Pseudarthrosis: 5-30%
A pseudarthrosis or non-union is a term used to describe a fusion that has not healed. This means that a solid bridge of bone has not formed between the vertebrae. A non-union does not necessarily mean that the surgery must be redone; many patients with a non-union are quite happy with their pain relief. However, in cases where the pain persists, the fusion may have to be redone. We have found that smokers have a higher incidence of pseudarthrosis(>50%) that non-smokers. Therefore, you should be aware that smoking can significantly affect the outcome of your surgery.
Dural Tear: 2-5%
The spinal cord and nerves are surrounded by a sac of clear fluid called the dural sac. This sac is not routinely entered. However, if the sac is torn during surgery, it is sewn tightly together to prevent any cerebral spinal fluid from leaking. Small tears require no further treatment. Larger tears may require you to remain flat on your back for 24 to 72 hours to enable the leak to seal. If the leak persists you may require further surgery or special drains.
Nerve Damage: 1-2 %
Nerve damage can occur due to excess traction, a screw placed too close to the nerve, or a nerve inadvertently cut during the procedure. Symptoms include numbness, weakness, and/or pain. Nerve damage is usually a temporary problem which is isolated to only one nerve however, it can occasionally involve multiple nerves and remain permanently. In rare instances bowel and bladder function may be lost. Paralysis is possible but very rare.
Re-operation:15%
Further surgeries may be necessary if the hardware breaks or loosens. Other reasons include nerve impingement from a screw, pseudarthrosis (non-healing of the fusion), infection, or persistent pain. There is about a 10% chance that the fusion may transfer stresses to the adjacent disks, resulting in disk disease and requiring surgery.
Other:
Other major complications are rare but include perforation of a major blood vessel, kidney damage, or death.
Minor Risks
Complications which are less serious include bladder infection, superficial wound drainage, inability to urinate for a few days, nausea, headache, constipation, abdominal bloating, sore throat, pneumonia, and reactions to medications. If your body is unable to replenish its blood supply or if too much blood is lost during surgery, a blood transfusion may be necessary. As with any surgery, there are also unanticipated major and minor risks.
- What is your overall philosophy regarding spinal fusion?
Lumbar fusion is generally an elective surgery. Therefore, it is your choice to proceed based on your current level of discomfort and disability.

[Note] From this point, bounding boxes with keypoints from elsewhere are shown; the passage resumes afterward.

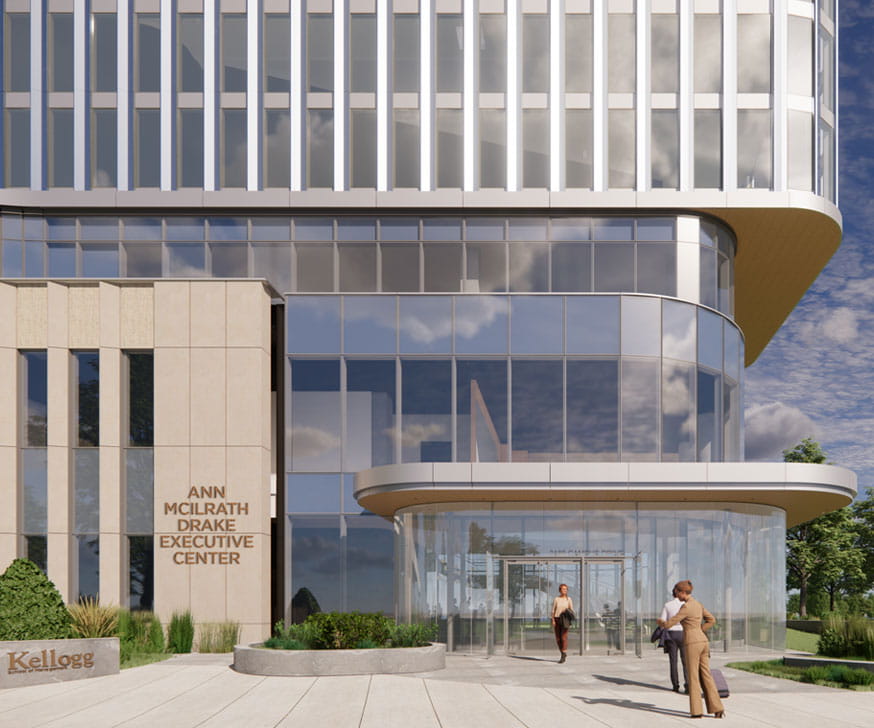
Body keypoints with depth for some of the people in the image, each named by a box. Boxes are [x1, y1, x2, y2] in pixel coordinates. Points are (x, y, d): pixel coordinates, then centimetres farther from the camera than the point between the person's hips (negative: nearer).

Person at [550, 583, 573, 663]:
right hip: (557, 620, 2)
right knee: (558, 638, 3)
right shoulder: (556, 599, 4)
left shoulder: (569, 599, 4)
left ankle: (563, 656, -15)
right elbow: (553, 611, 2)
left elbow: (572, 610, 6)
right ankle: (563, 654, 21)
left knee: (563, 637, -15)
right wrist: (553, 620, -9)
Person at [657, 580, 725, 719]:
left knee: (693, 678, 2)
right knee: (706, 676, 9)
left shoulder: (686, 607, -14)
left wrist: (660, 622, 12)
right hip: (703, 642, 8)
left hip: (692, 644, -8)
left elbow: (668, 624, -12)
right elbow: (712, 620, 23)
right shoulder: (698, 604, 13)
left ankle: (696, 711, 3)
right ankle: (717, 709, 1)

We recommend that you do not have surgery if you can live with your current level of pain or can make changes in your lifestyle to decrease the pain. If you have made a valiant effort and the pain still persists, surgery should be your next step.
The rate of surgical success varies greatly depending on your exact problem, overall health, and the magnitude of surgery necessary. We hope that by providing you with as much information as possible about the surgery, you can determine if the pain you are experiencing is worth the risk of surgery.
Final Comments
Patients often ask if the purpose of this letter is to provide the surgeon with legal and medical protection. This is true; however, the main goal of this letter is to provide you with as much information as possible to assist you during your decision-making process. We believe that patients who are more informed about the procedure are less anxious and apprehensive with their surgery. These patients usually experience less pain and have a better outcome overall.